JEREMY Corbyn has given the key task of co-ordinating Labour’s push for power to two MPs as he completed his frontline reshuffle in wake of the raft of resignations over the Brexit Bill.

The little-known Ian Lavery and Andrew Gwynne have been appointed joint national elections and campaign co-ordinators, replacing Corbyn loyalist Jon Trickett, who becomes Shadow Minister for the Cabinet Office.

The appointment of Messrs Lavery and Gwynne comes less than a fortnight before two crunch by-election battles in Copeland and Stoke-on-Trent Central, where Labour is defending seats against challenges from the Conservatives and Ukip.

Plus, the two new election chiefs will also face the prospect of local elections north and south of the border in May.

It was suggested that Mr Trickett was said by friends to be very upset that his sideways move had been leaked before he was formally told about it.

A source close to the party leader made clear: "Any suggestion of sacking or demotion is wrong. Jon remains and will remain a key part of the core team.”

But another insider said: “He's being demoted because they were fed up with his uselessness."

Mr Lavery, who represents Wansbeck in Northumberland, is firmly on the left of the party. A former miner, he was arrested several times during the miners’ strike of the 1980s. He rose through the ranks and succeeded Arthur Scargill as President of the National Union of Mineworkers before entering Parliament in 2010.
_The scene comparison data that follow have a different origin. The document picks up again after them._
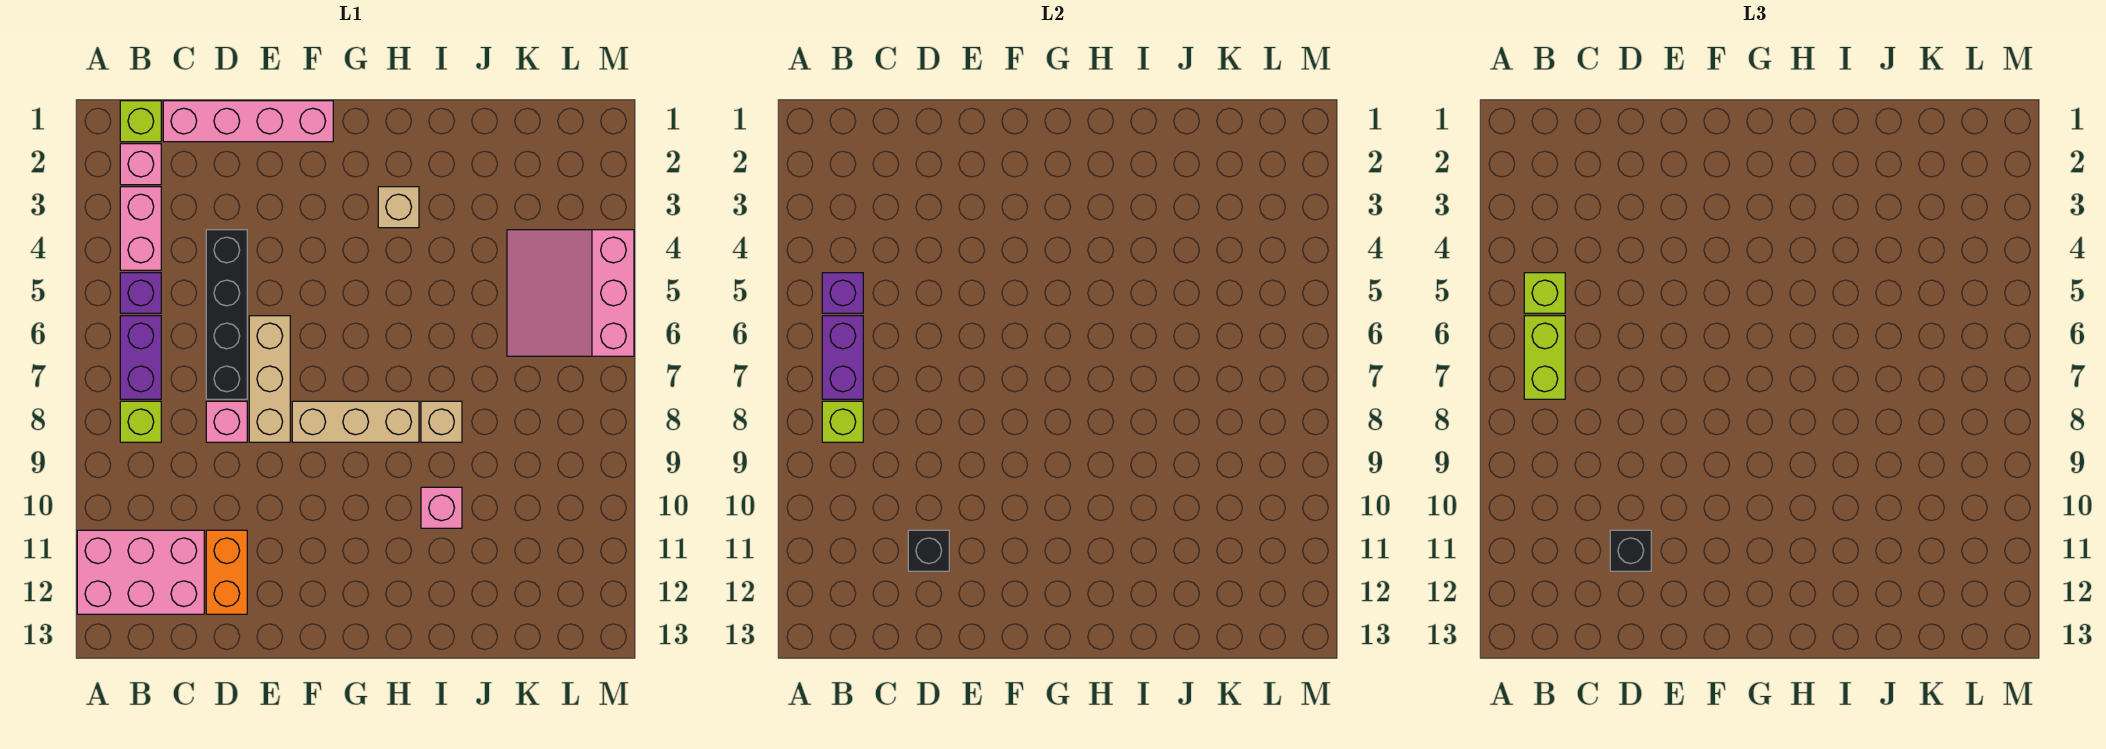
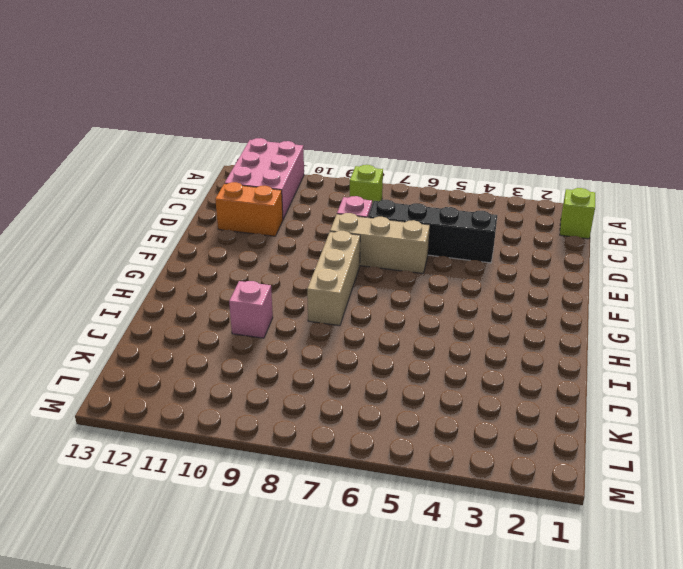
none -> pink brick B2 level 1
none -> pink brick B3:B4 level 1
none -> purple brick B5 level 1

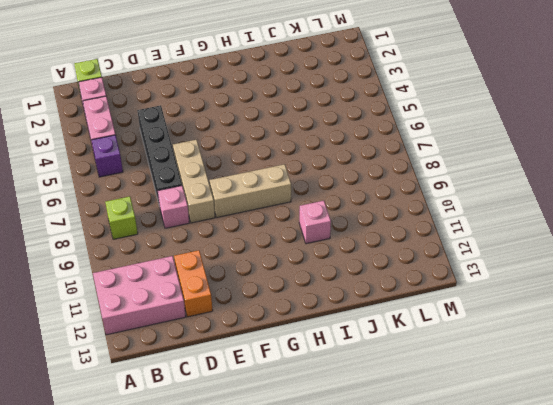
none -> purple brick B6:B7 level 1
none -> pink brick C1:F1 level 1
none -> tan brick H3 level 1

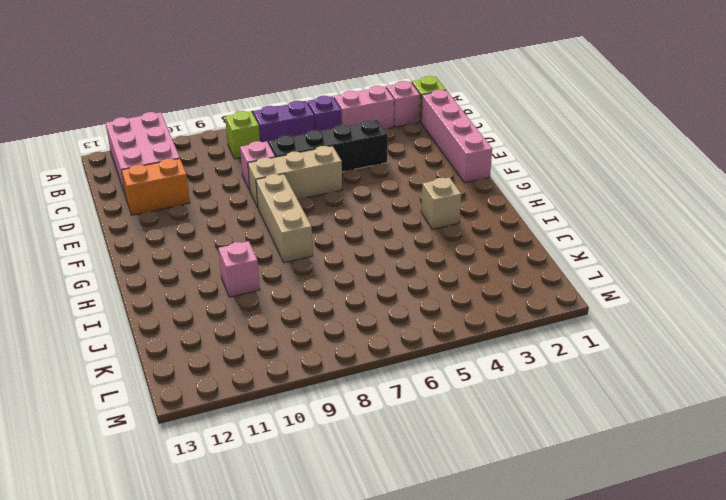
none -> tan brick I8 level 1
none -> pink slope K4:M6 level 1 top M
none -> purple brick B5 level 2

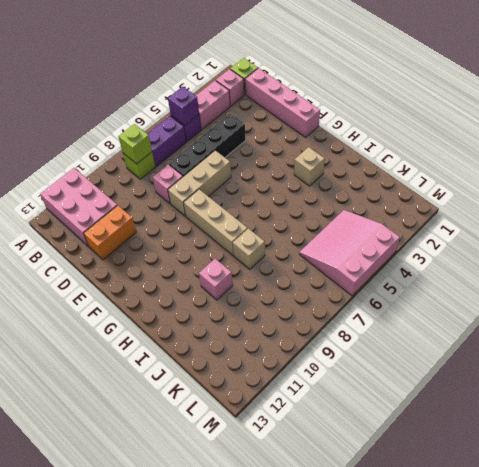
none -> purple brick B6:B7 level 2
none -> black brick D11 level 2
none -> lime brick B5 level 3

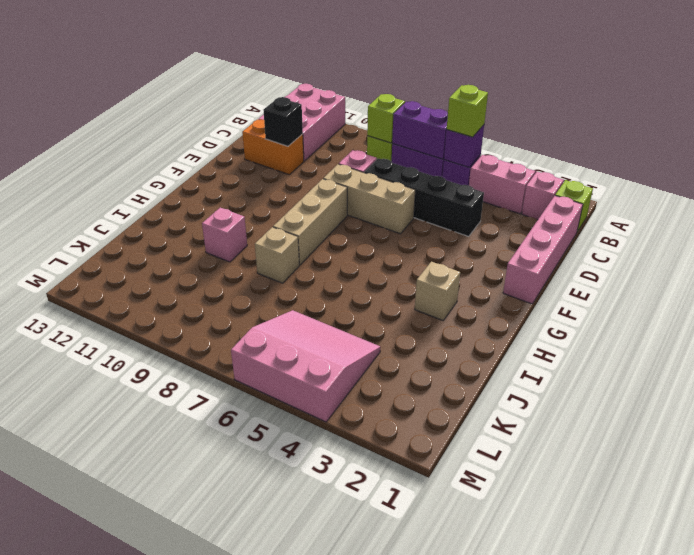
none -> lime brick B6:B7 level 3
none -> black brick D11 level 3

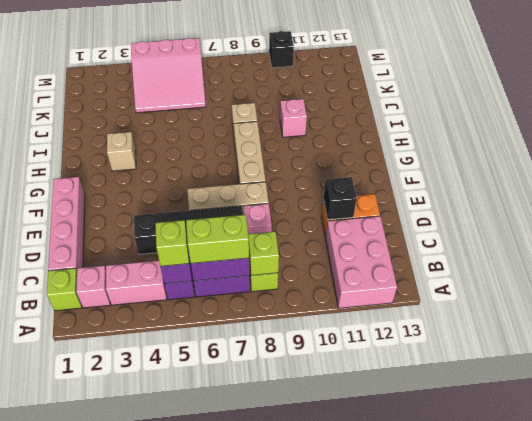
black brick M10 level 1 -> black brick D11 level 3

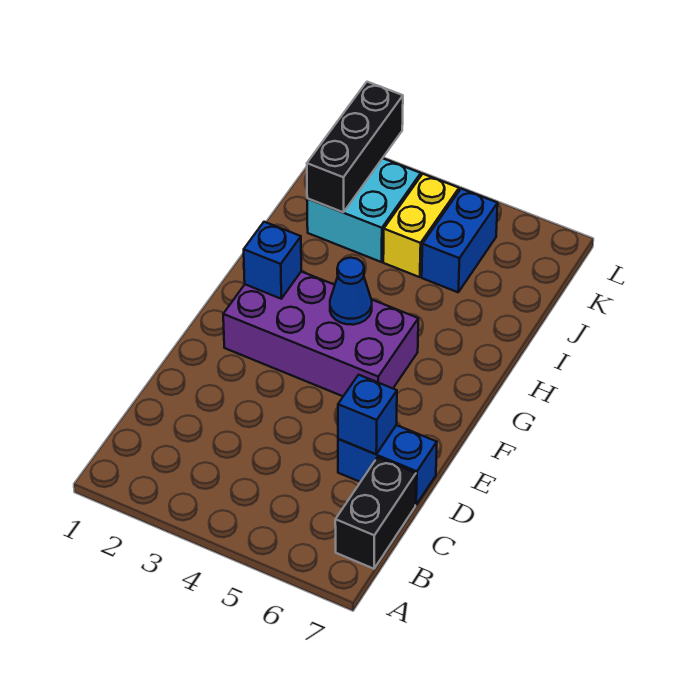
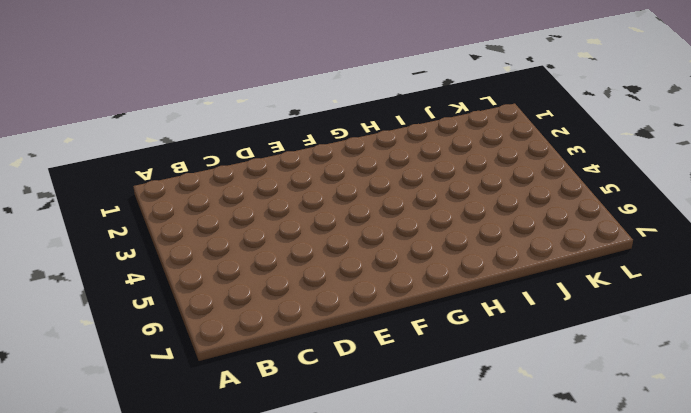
none -> black brick B7:C7 level 1
none -> blue brick D6:D7 level 1

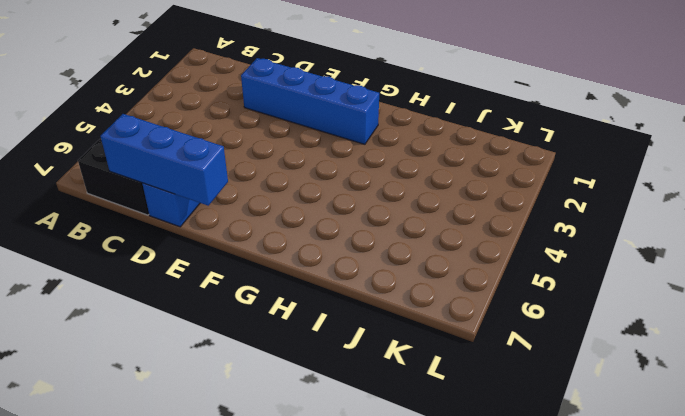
blue brick C7:E7 level 2 -> none
blue brick D2:G2 level 1 -> purple brick F2:G5 level 1
none -> cyan brick J2:K3 level 1
none -> yellow brick J4:K4 level 1

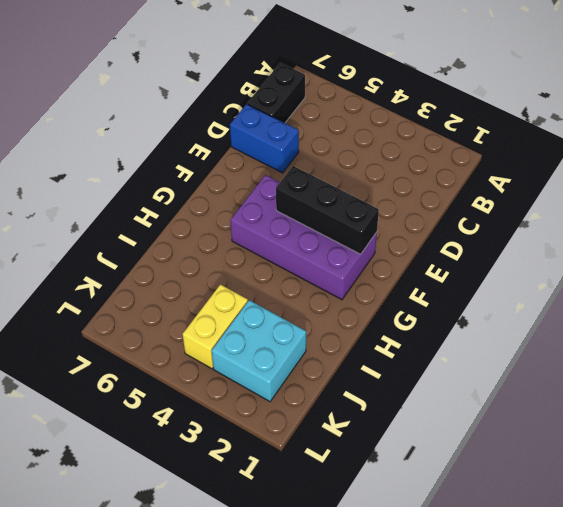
black brick F2:F4 level 2 -> black brick J2:L2 level 2
none -> blue brick J5:K5 level 1
none -> blue brick D6 level 2

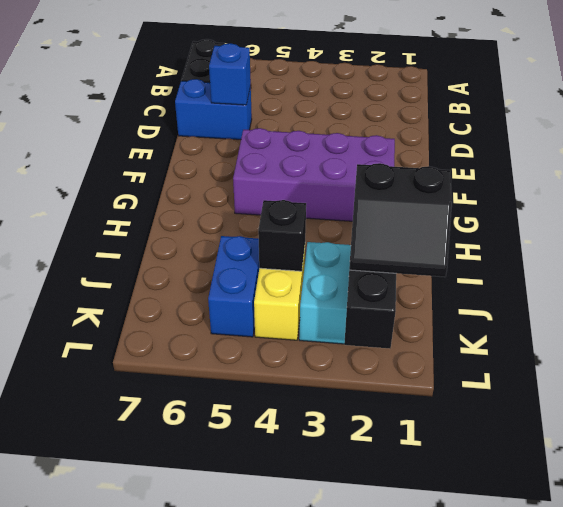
black slope J1:K2 level 3 top J -> none
black brick J4 level 2 -> none
none -> blue brick G2 level 2
none -> blue cone G4 level 2

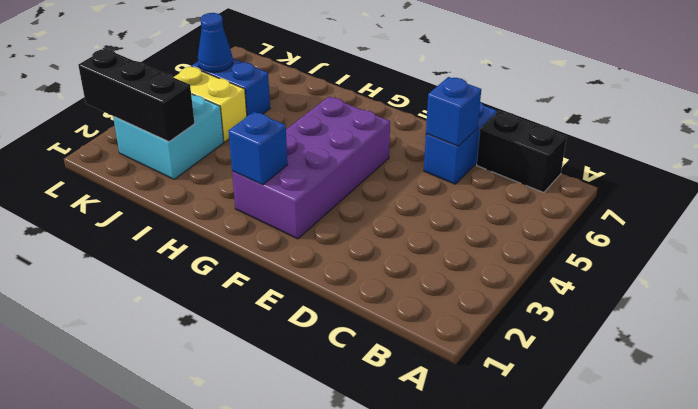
blue cone K5 level 2 -> blue cone G4 level 2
Mr Gwynne is the MP for Denton and Reddish in Greater Manchester. In the mid-1990s aged 21, he became the youngest councillor in England and when elected to Parliament aged 30 was Labour’s youngest MP among the 2005 intake. In December 2015, the backbencher ran the Oldham West and Royton by-election, helping Jim McMahon notch up a convincing victory.

It was still unclear by yesterday evening if Mr Corbyn would discipline more than a dozen rebels who have junior frontbench roles and who voted against the whip in this week’s Brexit Bill.

While the matter is being left up to Nick Brown, the Chief Whip, it is thought the leader, given the gaps on the frontbench, can ill afford to create even more and so will take either minimal or no action against those who defied him.